Physical attacks are serious threats to cryptosystems deployed in the real world. In this work, we propose a microarchitectural end-to-end attack methodology on generic lattice-based post-quantum key encapsulation mechanisms to recover the long-term secret key. Our attack targets a critical component of a Fujisaki-Okamoto transform that is used in the construction of almost all lattice-based key encapsulation mechanisms. We demonstrate our attack model on practical schemes such as Kyber and Saber by using Rowhammer. We show that our attack is highly practical and imposes little preconditions on the attacker to succeed. As an additional contribution, we propose an improved version of the plaintext checking oracle, which is used by almost all physical attack strategies on lattice-based key-encapsulation mechanisms. Our improvement reduces the number of queries to the plaintext checking oracle by as much as $39\%$ for Saber and approximately $23\%$ for Kyber768. This can be of independent interest and can also be used to reduce the complexity of other attacks.
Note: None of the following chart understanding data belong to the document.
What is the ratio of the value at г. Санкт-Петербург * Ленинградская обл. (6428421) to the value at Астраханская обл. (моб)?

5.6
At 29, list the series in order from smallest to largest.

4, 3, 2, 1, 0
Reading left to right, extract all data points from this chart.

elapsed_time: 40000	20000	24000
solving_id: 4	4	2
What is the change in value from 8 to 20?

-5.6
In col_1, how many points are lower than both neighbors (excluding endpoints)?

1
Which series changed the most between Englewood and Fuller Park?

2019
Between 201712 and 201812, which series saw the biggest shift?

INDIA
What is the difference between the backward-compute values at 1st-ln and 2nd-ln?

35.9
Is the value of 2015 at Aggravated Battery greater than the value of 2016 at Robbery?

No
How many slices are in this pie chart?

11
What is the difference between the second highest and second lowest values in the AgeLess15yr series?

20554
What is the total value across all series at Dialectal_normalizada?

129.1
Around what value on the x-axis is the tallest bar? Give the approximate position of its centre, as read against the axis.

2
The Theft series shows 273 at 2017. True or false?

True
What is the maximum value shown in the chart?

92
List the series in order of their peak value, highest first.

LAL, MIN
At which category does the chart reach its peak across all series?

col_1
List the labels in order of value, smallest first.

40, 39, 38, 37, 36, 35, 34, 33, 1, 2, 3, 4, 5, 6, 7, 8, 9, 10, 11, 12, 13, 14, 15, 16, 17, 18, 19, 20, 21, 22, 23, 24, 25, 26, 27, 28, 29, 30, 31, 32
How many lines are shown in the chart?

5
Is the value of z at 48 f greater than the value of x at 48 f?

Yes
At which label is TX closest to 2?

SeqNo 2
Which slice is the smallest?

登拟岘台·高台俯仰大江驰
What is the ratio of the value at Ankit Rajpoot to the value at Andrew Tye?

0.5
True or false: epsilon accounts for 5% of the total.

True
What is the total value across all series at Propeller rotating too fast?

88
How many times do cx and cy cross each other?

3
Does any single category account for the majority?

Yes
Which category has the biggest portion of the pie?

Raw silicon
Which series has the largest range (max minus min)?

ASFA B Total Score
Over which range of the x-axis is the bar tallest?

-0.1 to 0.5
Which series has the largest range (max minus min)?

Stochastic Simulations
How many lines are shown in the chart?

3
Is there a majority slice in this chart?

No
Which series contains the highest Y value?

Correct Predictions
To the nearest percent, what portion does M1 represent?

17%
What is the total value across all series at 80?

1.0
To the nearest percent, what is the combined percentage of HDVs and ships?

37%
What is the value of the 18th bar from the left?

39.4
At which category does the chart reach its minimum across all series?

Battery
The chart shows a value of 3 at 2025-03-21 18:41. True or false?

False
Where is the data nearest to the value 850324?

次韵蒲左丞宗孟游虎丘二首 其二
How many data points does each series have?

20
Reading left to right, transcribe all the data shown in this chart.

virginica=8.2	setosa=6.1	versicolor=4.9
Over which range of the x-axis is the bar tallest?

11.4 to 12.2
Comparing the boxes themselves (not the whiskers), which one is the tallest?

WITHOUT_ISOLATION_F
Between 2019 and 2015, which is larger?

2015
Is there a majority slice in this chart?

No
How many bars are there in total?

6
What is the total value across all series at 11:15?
翻译：物理攻击是对部署在现实世界中的密码系统的严重威胁。本文提出一种针对通用格基后量子密钥封装机制的微架构端到端攻击方法，用于恢复长期密钥。我们的攻击瞄准了几乎所有格基密钥封装机制构造中使用的Fujisaki-Okamoto变换的关键组件。我们通过使用Rowhammer在Kyber和Saber等实用方案上演示了攻击模型，证明该攻击具有高度实用性且对攻击者的成功条件要求极低。作为额外贡献，我们提出了改进版明文检测预言机——该组件被几乎所有格基密钥封装机制的物理攻击策略采用。我们的改进使Saber的明文检测预言机查询次数减少高达39%，对Kyber768减少约23%。该成果不仅具有独立研究价值，还可用于降低其他攻击的复杂度。